# None Opening Pitched Roof Windows



## The Bear (7 Nov 2020)

Hi all,

I'm after a non opening roof window for a pitched garage roof, well 2 actually (plain clay tiles). 

I have experience of using/fitting velux in my old workshop however I don't think I can use velux here. There is a purlin in the way that would prevent me fitting the swinging part of the window (in effect the casement) as they need dropping in perpendicular to the slope of the roof. I can't move the window up or down the roof as there's other timbers in the way. Not sure how a top hung velux is fitted but they don't do top hung in the size I would want anyway. And I can't see any non opening veluxes online. 

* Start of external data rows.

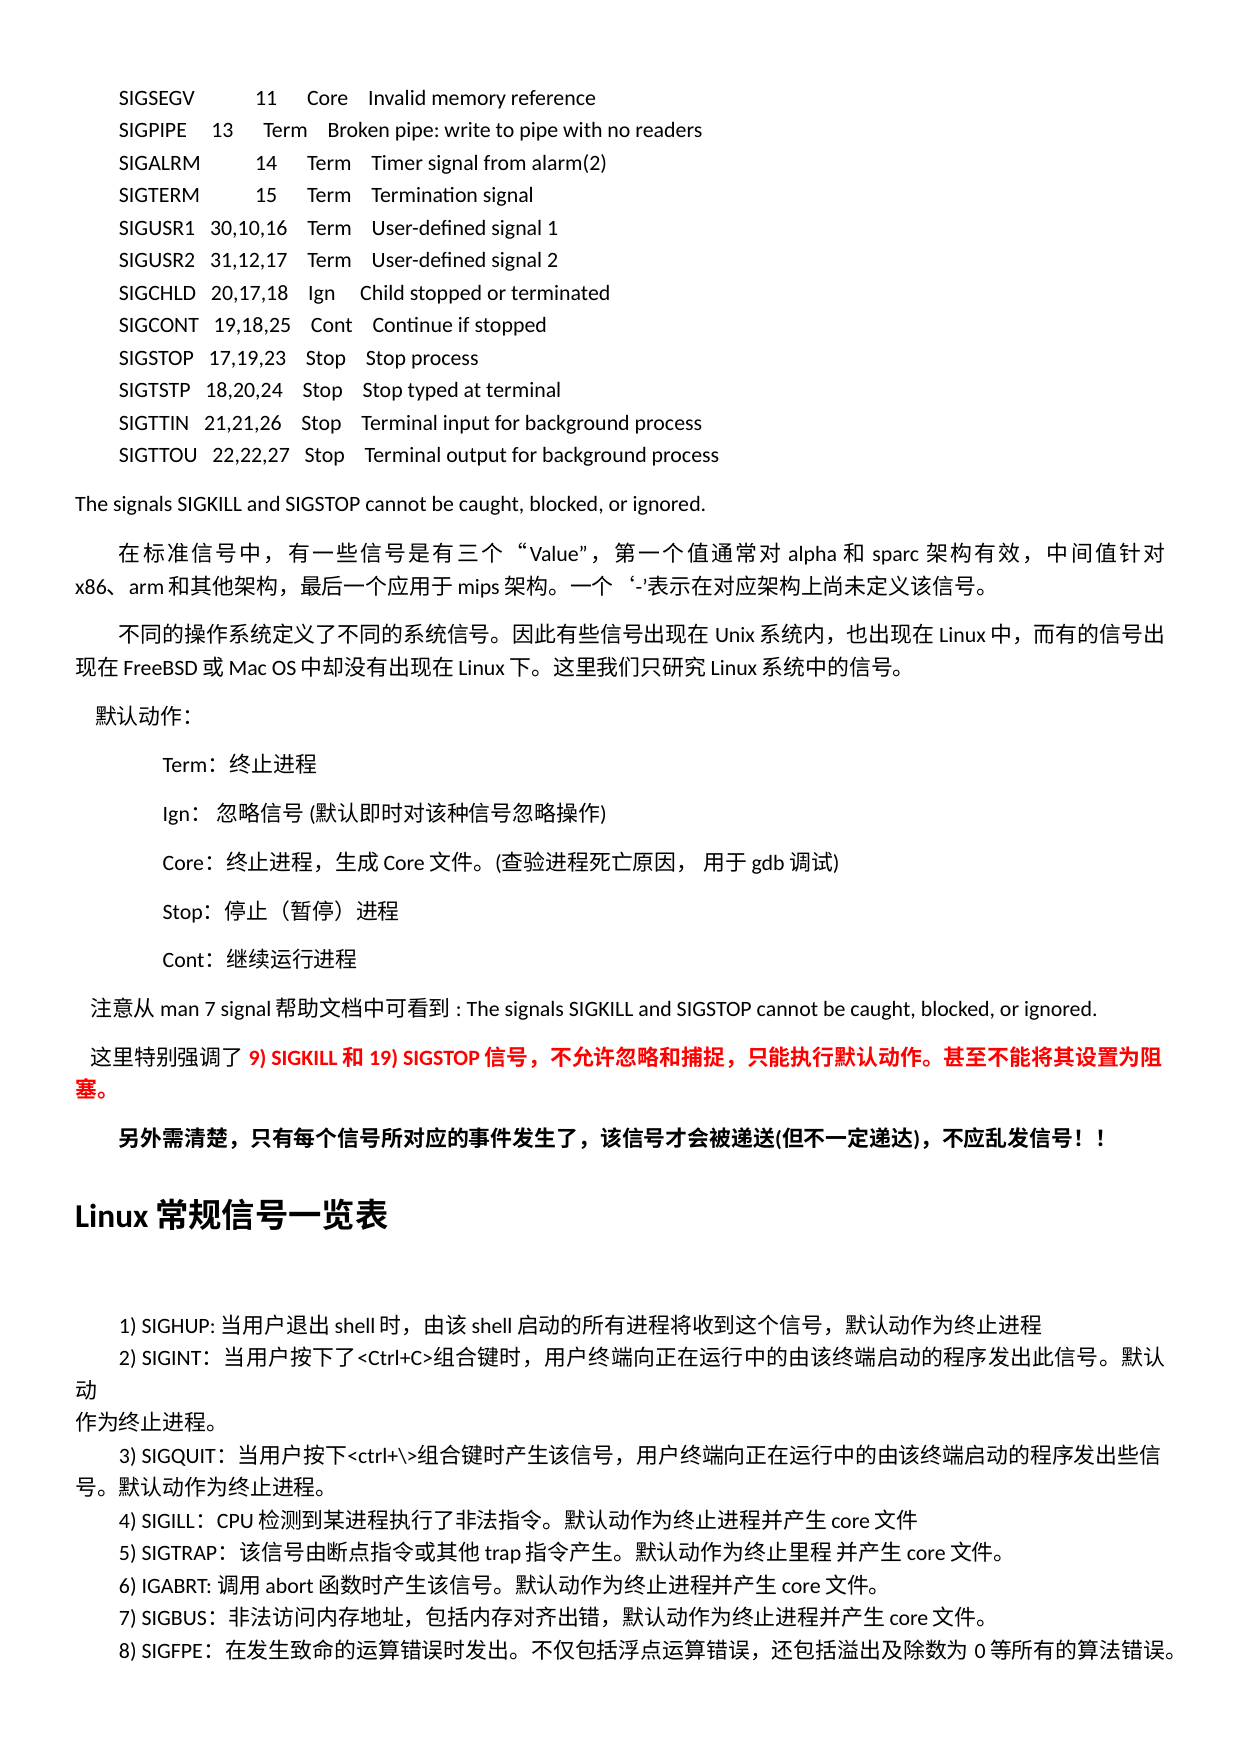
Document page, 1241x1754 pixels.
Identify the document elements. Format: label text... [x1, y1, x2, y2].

text 2) SIGINT：当用户按下了<Ctrl+C>组合键时，用户终端向正在运行中的由该终端启动的程序发出此信号。默认动 [75, 1340, 1165, 1405]
text 4) SIGILL：CPU检测到某进程执行了非法指令。默认动作为终止进程并产生core文件 [75, 1502, 1165, 1535]
text 在标准信号中，有一些信号是有三个“Value”，第一个值通常对alpha和sparc架构有效，中间值针对x86、arm和其他架构，最后一个应用于mips架构。一个‘-’表示在对应架构上尚未定义该信号。 [75, 536, 1165, 601]
text SIGTERM 15 Term Termination signal [75, 178, 1165, 211]
text Ign： 忽略信号 (默认即时对该种信号忽略操作) [75, 796, 1165, 828]
text SIGPIPE 13 Term Broken pipe: write to pipe with no readers [75, 113, 1165, 146]
text 5) SIGTRAP：该信号由断点指令或其他 trap指令产生。默认动作为终止里程 并产生core文件。 [75, 1535, 1165, 1567]
text SIGSEGV 11 Core Invalid memory reference [75, 81, 1165, 113]
text 不同的操作系统定义了不同的系统信号。因此有些信号出现在Unix系统内，也出现在Linux中，而有的信号出现在FreeBSD或Mac OS中却没有出现在Linux下。这里我们只研究Linux系统中的信号。 [75, 617, 1165, 682]
text SIGTTOU 22,22,27 Stop Terminal output for background process [75, 438, 1165, 471]
text The signals SIGKILL and SIGSTOP cannot be caught, blocked, or ignored. [75, 487, 1165, 519]
text SIGCHLD 20,17,18 Ign Child stopped or terminated [75, 276, 1165, 308]
text 另外需清楚，只有每个信号所对应的事件发生了，该信号才会被递送(但不一定递达)，不应乱发信号！！ [75, 1121, 1165, 1153]
text 8) SIGFPE：在发生致命的运算错误时发出。不仅包括浮点运算错误，还包括溢出及除数为0等所有的算法错误。默认动作为终止进程并产生core文件。 [75, 1632, 1165, 1665]
text Core：终止进程，生成Core文件。(查验进程死亡原因， 用于gdb调试) [75, 844, 1165, 877]
text 7) SIGBUS：非法访问内存地址，包括内存对齐出错，默认动作为终止进程并产生core文件。 [75, 1600, 1165, 1632]
text 注意从man 7 signal帮助文档中可看到 : The signals SIGKILL and SIGSTOP cannot be caught, blocked, or ignored. [75, 991, 1165, 1023]
text SIGCONT 19,18,25 Cont Continue if stopped [75, 308, 1165, 341]
subtitle Linux常规信号一览表 [75, 1180, 1165, 1245]
text Stop：停止（暂停）进程 [75, 893, 1165, 926]
text 3) SIGQUIT：当用户按下<ctrl+\>组合键时产生该信号，用户终端向正在运行中的由该终端启动的程序发出些信 [75, 1437, 1165, 1470]
text 这里特别强调了9) SIGKILL 和19) SIGSTOP信号，不允许忽略和捕捉，只能执行默认动作。甚至不能将其设置为阻塞。 [75, 1039, 1165, 1104]
text SIGTTIN 21,21,26 Stop Terminal input for background process [75, 406, 1165, 438]
text Term：终止进程 [75, 747, 1165, 779]
text SIGSTOP 17,19,23 Stop Stop process [75, 341, 1165, 373]
text 1) SIGHUP: 当用户退出shell时，由该shell启动的所有进程将收到这个信号，默认动作为终止进程 [75, 1307, 1165, 1340]
text SIGUSR1 30,10,16 Term User-defined signal 1 [75, 211, 1165, 243]
text 号。默认动作为终止进程。 [75, 1470, 1165, 1502]
text 6) IGABRT: 调用abort函数时产生该信号。默认动作为终止进程并产生core文件。 [75, 1567, 1165, 1600]
text 作为终止进程。 [75, 1405, 1165, 1437]
text 默认动作： [75, 698, 1165, 731]
text Cont：继续运行进程 [75, 942, 1165, 974]
text SIGUSR2 31,12,17 Term User-defined signal 2 [75, 243, 1165, 276]
text SIGTSTP 18,20,24 Stop Stop typed at terminal [75, 373, 1165, 406]
text SIGALRM 14 Term Timer signal from alarm(2) [75, 146, 1165, 178]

I never opened the veluxes in my old workshop so I don't really need these roof windows to open and I'm hoping non openers are cheaper. Which brings me onto other makes of which I have no experience/knowledge. Anyone know what other brands of roof windows, non opening, are considered a good make?

Many thanks in advance

Mark


----------



## Woody2Shoes (7 Nov 2020)

Fakro is a cheaper brand that I've used before. Don't know if they do non-openers though. There are top hung ones that open outwards...


----------



## The Bear (7 Nov 2020)

W2s
Fakro does do non openers. Are you happy with the quality? I ask as I’ve never previously heard of them until today 
Mark


----------



## Woody2Shoes (8 Nov 2020)

The Bear said:


> W2s
> Fakro does do non openers. Are you happy with the quality? I ask as I’ve never previously heard of them until today
> Mark


Fakro are fine in terms of design and materials. You may not get the same after sales service (velux are unmatched there, I think).


----------



## Gubbins (8 Nov 2020)

I’ve fitted a few velux and just fitted some keylites, which I now prefer... self expanding collar etc... from memory they do a fixed version. (No idea on price)


----------